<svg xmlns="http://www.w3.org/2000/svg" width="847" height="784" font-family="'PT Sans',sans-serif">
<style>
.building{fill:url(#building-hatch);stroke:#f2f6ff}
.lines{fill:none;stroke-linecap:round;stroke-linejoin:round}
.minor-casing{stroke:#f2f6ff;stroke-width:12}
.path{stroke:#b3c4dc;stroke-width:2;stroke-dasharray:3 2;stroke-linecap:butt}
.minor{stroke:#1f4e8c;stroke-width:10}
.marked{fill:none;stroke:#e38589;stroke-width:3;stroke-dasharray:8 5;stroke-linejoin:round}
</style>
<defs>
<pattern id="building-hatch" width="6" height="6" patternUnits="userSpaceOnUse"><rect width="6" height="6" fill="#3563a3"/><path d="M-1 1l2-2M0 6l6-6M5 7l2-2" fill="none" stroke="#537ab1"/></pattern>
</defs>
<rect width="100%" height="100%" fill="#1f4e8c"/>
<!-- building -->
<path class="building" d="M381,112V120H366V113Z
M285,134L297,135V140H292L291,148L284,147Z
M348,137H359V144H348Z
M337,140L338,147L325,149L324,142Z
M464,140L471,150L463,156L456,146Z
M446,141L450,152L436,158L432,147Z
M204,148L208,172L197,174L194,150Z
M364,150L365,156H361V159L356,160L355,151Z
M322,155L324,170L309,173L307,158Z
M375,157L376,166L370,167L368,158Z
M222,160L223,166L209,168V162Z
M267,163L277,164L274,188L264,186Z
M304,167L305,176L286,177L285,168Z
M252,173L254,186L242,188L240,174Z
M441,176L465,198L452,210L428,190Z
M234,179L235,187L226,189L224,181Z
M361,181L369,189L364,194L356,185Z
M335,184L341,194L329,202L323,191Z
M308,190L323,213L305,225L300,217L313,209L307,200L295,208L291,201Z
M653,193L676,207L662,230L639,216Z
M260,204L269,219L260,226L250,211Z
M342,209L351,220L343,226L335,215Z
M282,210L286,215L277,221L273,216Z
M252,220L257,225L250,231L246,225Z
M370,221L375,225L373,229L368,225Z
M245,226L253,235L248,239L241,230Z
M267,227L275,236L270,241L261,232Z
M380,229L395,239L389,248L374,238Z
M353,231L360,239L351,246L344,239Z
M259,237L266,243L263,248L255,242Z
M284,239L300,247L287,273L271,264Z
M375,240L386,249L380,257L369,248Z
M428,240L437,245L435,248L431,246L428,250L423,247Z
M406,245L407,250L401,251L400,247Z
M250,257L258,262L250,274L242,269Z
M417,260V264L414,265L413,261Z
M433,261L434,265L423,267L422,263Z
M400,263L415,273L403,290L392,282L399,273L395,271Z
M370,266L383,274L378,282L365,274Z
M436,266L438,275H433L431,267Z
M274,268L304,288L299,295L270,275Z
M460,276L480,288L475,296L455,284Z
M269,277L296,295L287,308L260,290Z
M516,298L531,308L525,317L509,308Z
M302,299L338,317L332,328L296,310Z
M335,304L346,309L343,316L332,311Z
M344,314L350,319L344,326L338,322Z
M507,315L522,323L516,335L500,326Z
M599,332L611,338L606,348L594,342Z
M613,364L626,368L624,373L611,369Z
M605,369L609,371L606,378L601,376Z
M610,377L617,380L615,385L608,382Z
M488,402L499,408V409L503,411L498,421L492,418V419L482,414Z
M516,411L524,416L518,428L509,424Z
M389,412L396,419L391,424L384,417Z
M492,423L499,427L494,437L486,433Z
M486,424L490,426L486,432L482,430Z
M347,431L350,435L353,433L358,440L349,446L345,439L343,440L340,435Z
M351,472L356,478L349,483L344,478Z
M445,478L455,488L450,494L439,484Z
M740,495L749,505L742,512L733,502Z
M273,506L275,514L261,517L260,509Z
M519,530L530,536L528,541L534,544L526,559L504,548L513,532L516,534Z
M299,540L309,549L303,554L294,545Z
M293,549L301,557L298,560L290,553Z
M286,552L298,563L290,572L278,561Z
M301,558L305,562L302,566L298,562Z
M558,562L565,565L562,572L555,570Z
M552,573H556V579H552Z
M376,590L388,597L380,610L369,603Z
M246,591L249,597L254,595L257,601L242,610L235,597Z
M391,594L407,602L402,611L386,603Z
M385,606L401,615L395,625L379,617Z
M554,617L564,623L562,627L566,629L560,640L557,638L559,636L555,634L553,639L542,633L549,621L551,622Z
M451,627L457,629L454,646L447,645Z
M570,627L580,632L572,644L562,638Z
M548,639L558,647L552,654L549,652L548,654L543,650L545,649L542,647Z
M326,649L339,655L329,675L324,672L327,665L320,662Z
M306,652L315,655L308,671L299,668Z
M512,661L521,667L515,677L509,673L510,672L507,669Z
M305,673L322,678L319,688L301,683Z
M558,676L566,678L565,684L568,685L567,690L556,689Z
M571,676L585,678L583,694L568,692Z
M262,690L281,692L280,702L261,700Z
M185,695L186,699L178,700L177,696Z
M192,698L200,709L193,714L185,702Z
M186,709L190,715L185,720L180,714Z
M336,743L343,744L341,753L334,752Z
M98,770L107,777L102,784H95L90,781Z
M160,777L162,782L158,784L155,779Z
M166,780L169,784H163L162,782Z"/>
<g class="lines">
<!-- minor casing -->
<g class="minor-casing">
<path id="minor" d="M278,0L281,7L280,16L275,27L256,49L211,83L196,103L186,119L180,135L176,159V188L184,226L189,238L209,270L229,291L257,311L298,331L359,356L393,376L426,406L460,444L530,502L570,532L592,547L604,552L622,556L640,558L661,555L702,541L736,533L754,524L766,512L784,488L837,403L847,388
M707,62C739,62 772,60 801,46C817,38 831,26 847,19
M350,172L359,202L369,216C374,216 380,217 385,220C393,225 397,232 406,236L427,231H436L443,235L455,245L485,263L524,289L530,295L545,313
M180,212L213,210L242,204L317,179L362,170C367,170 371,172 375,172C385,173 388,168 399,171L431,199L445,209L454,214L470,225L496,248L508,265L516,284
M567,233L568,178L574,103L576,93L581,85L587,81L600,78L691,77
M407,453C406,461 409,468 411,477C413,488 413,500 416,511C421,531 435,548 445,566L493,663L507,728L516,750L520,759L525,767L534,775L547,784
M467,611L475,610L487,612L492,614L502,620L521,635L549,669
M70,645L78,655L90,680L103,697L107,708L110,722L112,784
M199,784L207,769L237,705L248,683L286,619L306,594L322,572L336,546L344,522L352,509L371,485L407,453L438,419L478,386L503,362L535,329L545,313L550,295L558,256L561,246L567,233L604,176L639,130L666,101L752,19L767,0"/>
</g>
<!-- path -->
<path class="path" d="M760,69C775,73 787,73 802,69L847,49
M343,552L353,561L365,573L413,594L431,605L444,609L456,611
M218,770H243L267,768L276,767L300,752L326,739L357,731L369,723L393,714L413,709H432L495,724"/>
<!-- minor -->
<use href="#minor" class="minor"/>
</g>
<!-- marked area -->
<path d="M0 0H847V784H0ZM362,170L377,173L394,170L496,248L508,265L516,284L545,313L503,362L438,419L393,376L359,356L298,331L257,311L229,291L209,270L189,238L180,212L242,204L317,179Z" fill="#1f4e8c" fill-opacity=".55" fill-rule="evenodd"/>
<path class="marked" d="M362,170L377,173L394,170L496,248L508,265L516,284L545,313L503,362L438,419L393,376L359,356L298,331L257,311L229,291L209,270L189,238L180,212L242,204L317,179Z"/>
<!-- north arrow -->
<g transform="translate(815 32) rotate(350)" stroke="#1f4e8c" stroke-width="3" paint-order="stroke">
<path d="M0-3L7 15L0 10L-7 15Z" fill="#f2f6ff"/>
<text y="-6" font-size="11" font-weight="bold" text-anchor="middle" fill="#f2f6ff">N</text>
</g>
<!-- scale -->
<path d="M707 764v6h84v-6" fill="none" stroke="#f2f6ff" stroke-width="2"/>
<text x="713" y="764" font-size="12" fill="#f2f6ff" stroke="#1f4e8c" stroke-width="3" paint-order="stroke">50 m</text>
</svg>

* _EXERCISE_
The listing above holds a line with "<!-- building -->" and a line with "M335,184L341,194L329,202L323,191Z". Print the stretch from the first through the second, exactly and alone.

* _EXERCISE RESULT_
<!-- building -->
<path class="building" d="M381,112V120H366V113Z
M285,134L297,135V140H292L291,148L284,147Z
M348,137H359V144H348Z
M337,140L338,147L325,149L324,142Z
M464,140L471,150L463,156L456,146Z
M446,141L450,152L436,158L432,147Z
M204,148L208,172L197,174L194,150Z
M364,150L365,156H361V159L356,160L355,151Z
M322,155L324,170L309,173L307,158Z
M375,157L376,166L370,167L368,158Z
M222,160L223,166L209,168V162Z
M267,163L277,164L274,188L264,186Z
M304,167L305,176L286,177L285,168Z
M252,173L254,186L242,188L240,174Z
M441,176L465,198L452,210L428,190Z
M234,179L235,187L226,189L224,181Z
M361,181L369,189L364,194L356,185Z
M335,184L341,194L329,202L323,191Z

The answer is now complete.